Мне не хотелось убивать слона. Я смотрел, как он со свойственной слонам добродушной озабоченностью ударяет пучками травы по колену. Казалось, что выпустить в него пулю все равно что совершить гнусное и жестокое человекоубийство, В ту пору я еще не проявлял излишней щепетильности в охоте, но мне никогда не приходилось —да и не хотелось — стрелять в слона (почему-то всегда представляется, что убивать больших животных — хуже). К тому же, нужно было принять во внимание интересы владельца животного. Живой слон стоил по крайней мере сто фунтов, цена мертвого определяется ценой его бивней, то есть, возможно, пятью фунтами. Между тем надо было действовать быстро. Я выбрал опытных на вид бирманцев, пришедших раньше нас, и стал расспрашивать их о поведении слонов. Они повторяли одно и то же: пока к нему не пристают, он ни на кого не обращает внимания, но, если подойти слишком близко, может напасть.
Я ясно представлял себе, как следовало поступить. Я подойду к слону — ну, скажем, ярдов на двадцать пять — и посмотрю, как он поведет себя. Если бросится на меня, я выстрелю, если не обратит внимания, спокойно оставлю на месте до прибытия хозяина. В то же время я понимал, что ничего подобного не сделаю. Я плохо стреляю из винтовки, земля превратилась в вязкую грязь, в которой нога проваливается при каждом шаге. Если слон бросится на меня, а я промахнусь, шансов наудачу у меня будет не больше, чем у лягушки под дорожным катком.
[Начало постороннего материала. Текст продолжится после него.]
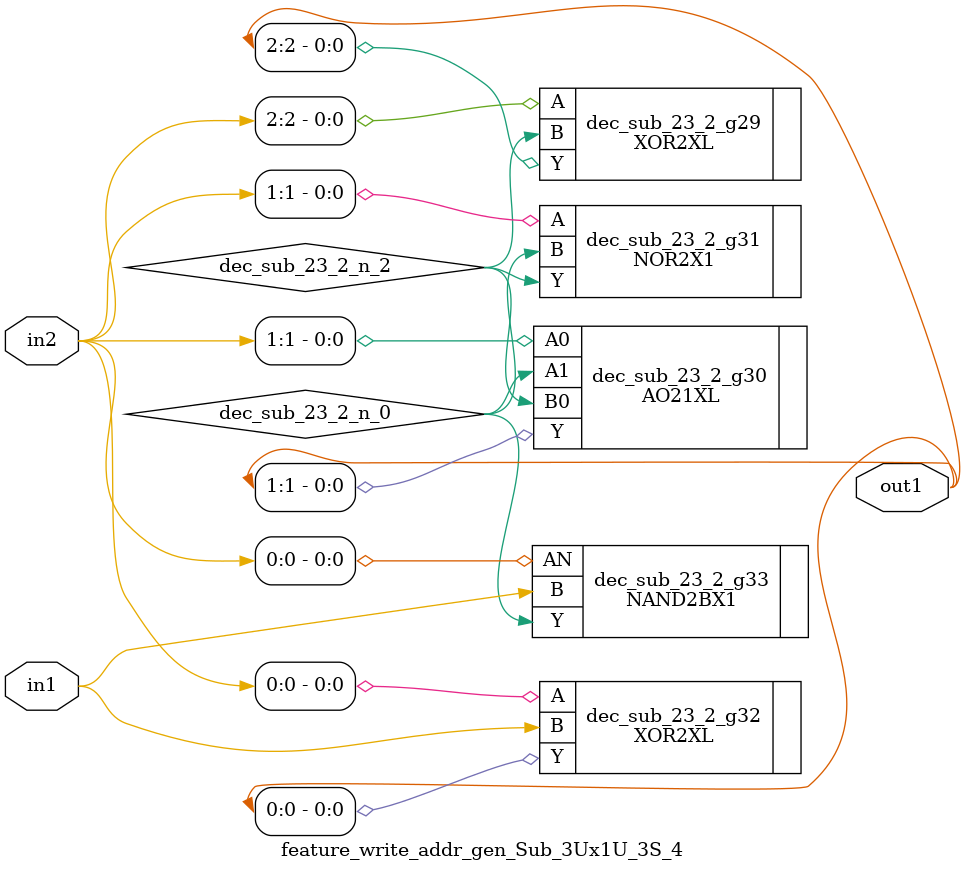
<source format=v>
`timescale 1ps / 1ps


module feature_write_addr_gen_Sub_3Ux1U_3S_4(in2, in1, out1);
  input [2:0] in2;
  input in1;
  output [2:0] out1;
  wire [2:0] in2;
  wire in1;
  wire [2:0] out1;
  wire dec_sub_23_2_n_0, dec_sub_23_2_n_2;
  XOR2XL dec_sub_23_2_g29(.A (in2[2]), .B (dec_sub_23_2_n_2), .Y
       (out1[2]));
  AO21XL dec_sub_23_2_g30(.A0 (in2[1]), .A1 (dec_sub_23_2_n_0), .B0
       (dec_sub_23_2_n_2), .Y (out1[1]));
  NOR2X1 dec_sub_23_2_g31(.A (in2[1]), .B (dec_sub_23_2_n_0), .Y
       (dec_sub_23_2_n_2));
  XOR2XL dec_sub_23_2_g32(.A (in2[0]), .B (in1), .Y (out1[0]));
  NAND2BX1 dec_sub_23_2_g33(.AN (in2[0]), .B (in1), .Y
       (dec_sub_23_2_n_0));
endmodule


</source>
Даже тогда я не особенно тревожился о собственной шкуре, зато ни на миг не забывал о смуглых лицах у меня за спиной. Чувствуя на себе взгляды толпы, я не испытывал страха в обычном смысле слова — какой испытывал бы, будь я один. Европеец не имеет права проявлять признаков страха на глазах у туземцев, поэтому чаще всего он и не боится. Волновала лишь одна мысль: если я оскандалюсь, две тысячи бирманцев позаботятся о том, чтобы меня догнали, изловили и затоптали ногами, превратив, как индуса на холме, в ухмыляющийся труп. Вполне вероятно, что, произойди такое, многие из них будут смеяться. Нет, так дело не пойдет. Оставался только один путь. Я заправил патроны в магазин и лег на дорогу, чтобы лучше прицелиться.